Like most nations, China also has a more expressly nationalist presence at the current Biennale. “Cracked Culture? / The Quest for Identity in Contemporary Chinese Art,” mounted in two locations in the Dosoduro area, comes across as a rather self-defeating attempt to capitalize on now-outdated Western notions of contemporary Chinese art. Works by the nearly 20 lesser-known artists tend toward the bright and garish, suggesting an escalating bid for attention in China’s crowded and volatile art scene.
That desperate strategy is also evident in the Hong Kong pavilion just outside the Arsenale exit. Here Kwok Mang-ho (a.k.a. Frog King) sometimes prowls his slapdash multimedia installation in wildly patterned costumes and concentric-circle eyeglasses. Our minds, presumably, are to be blown.
Taiwan—part of China or not, depending on your politics—this year devotes its pavilion near San Marco square to “The Heard and the Unheard.” Featuring videos and sound-works by Hong-Kai Wang and Yu-Hsien Su, the show focuses on the aural environment of poor immigrants, factory workers and others who normally lack a strong social voice.

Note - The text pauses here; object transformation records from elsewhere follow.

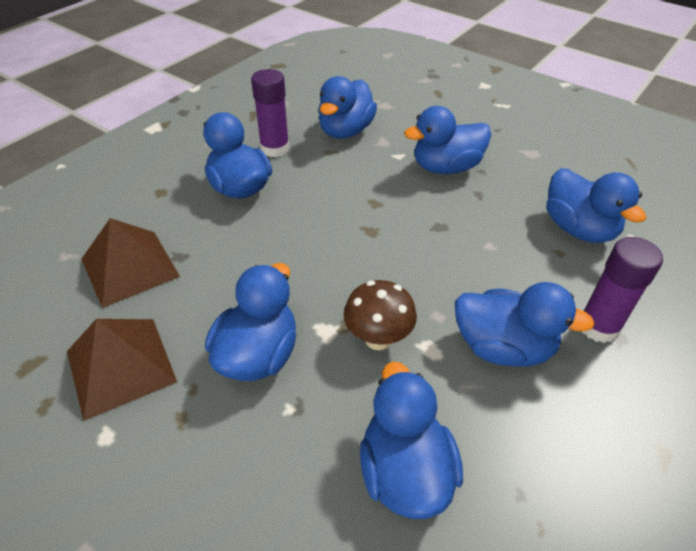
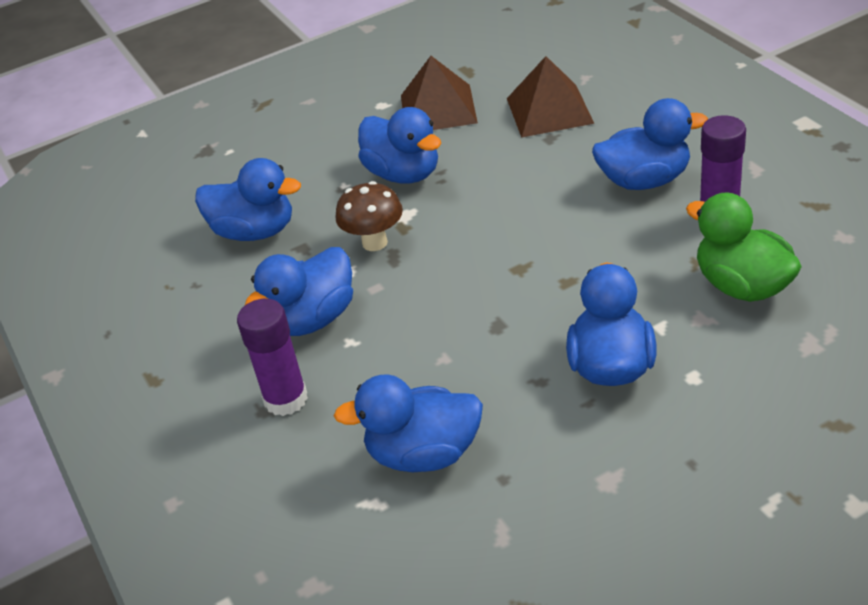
camera: 120 degrees right, 5 degrees down
(345, 131) = (742, 286): blue duck -> green duck

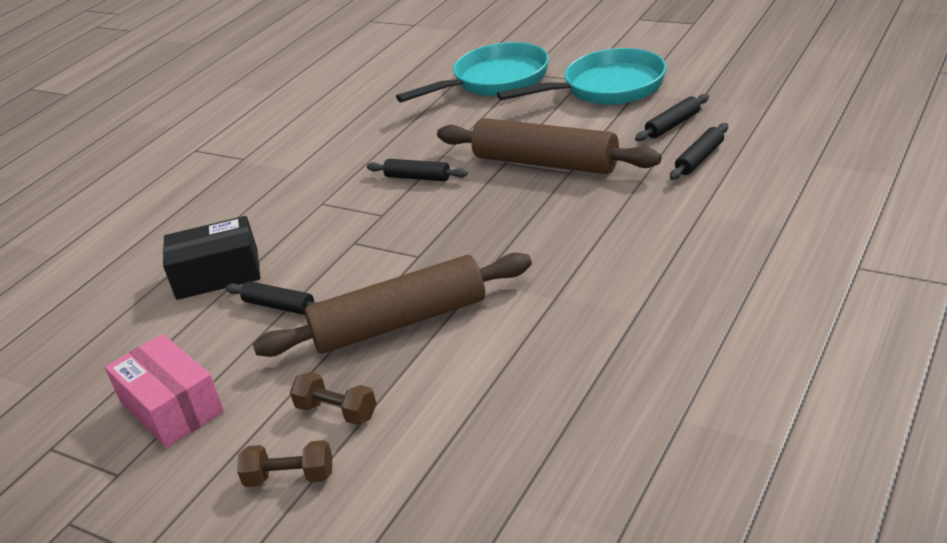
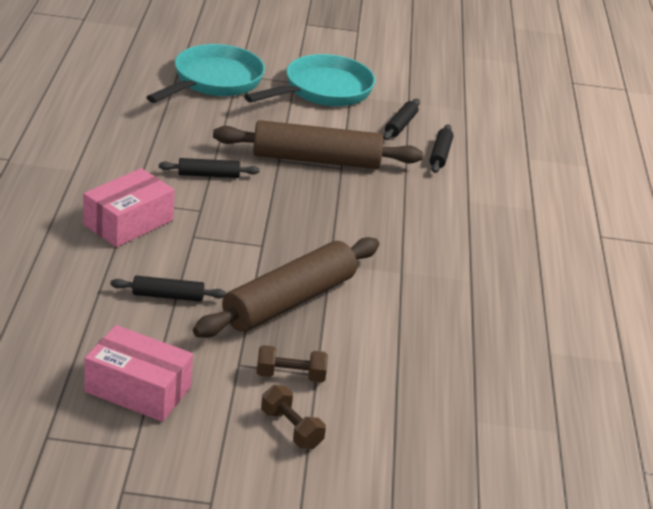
camera: 35 degrees left, 0 degrees up
(218, 274) = (81, 272): black box -> none
(290, 477) = (291, 429): brown dumbbell -> brown dumbbell turned 75 degrees clockwise
(301, 225) = (128, 222): none -> pink box

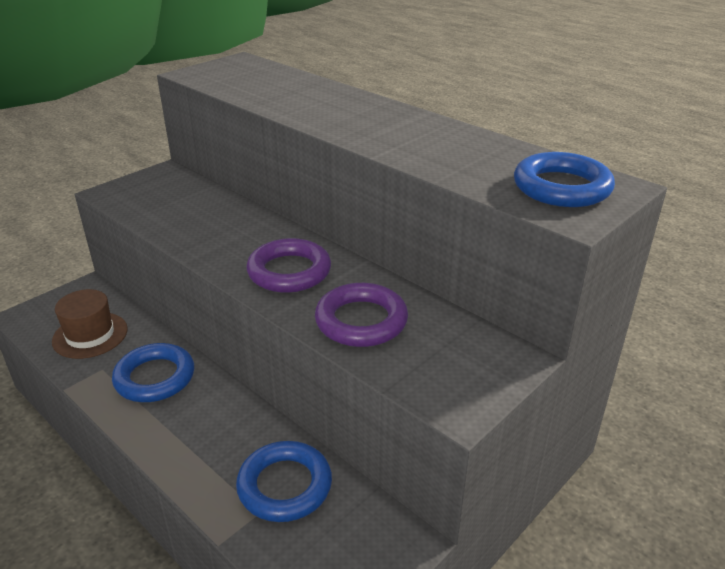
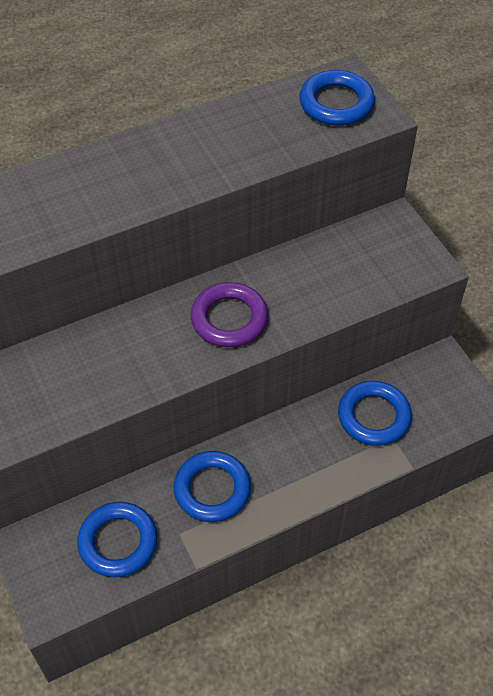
camera: 70 degrees left, 20 degrees up
(90, 335) = (118, 542): brown hat -> blue ring
(361, 321) = (320, 290): purple ring -> none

The Biennale first granted China pavilion status in 2005, though the temporary quarters provided consist of a ghastly section at the rear of the Arsenale. Narrow, dark, filled with rusting storage tanks still redolent of oil, the space differs in every imaginable way from the airy ramble of the adjacent Italian pavilion.
For this year’s exhibition, Beijing University aesthetics professor Peng Feng has brought together installations by five artists (Cai Zhisong, Liang Yuanwei, Pan Gongkai, Yang Maoyuan and Yuan Gong). Each work is purportedly accompanied by a fragrance (tea, baijiu, lotus, herbal medicine or incense) representative of Chinese tradition.
Unfortunately, the scents are usually too faint to detect, and the show’s hint of resurgent nationalism may discomfort some viewers—especially those who showed up at the inauguration ceremony carrying “Free Ai Weiwei” shoulder bags. But for visitors willing to enter imaginatively into another cultural sensibility, the Chinese pavilion offers a mental respite from the visual overload of the Biennale as a whole and the frenetic stridency (way too many bad works, way too spectacularly displayed) of its Italian neighbor in particular.
Perhaps the most memorable work in this year’s Chinese pavilion was the least material. Yuan Gong’s dry-ice fog, periodically arising on the lawn and simultaneously filling the interior, recalls the misty space of traditional shan shui (mountain water) painting. But it also evokes the subtlety, pliability and, finally, enveloping pervasiveness with which Chinese culture has for millennia absorbed its would-be conquerors.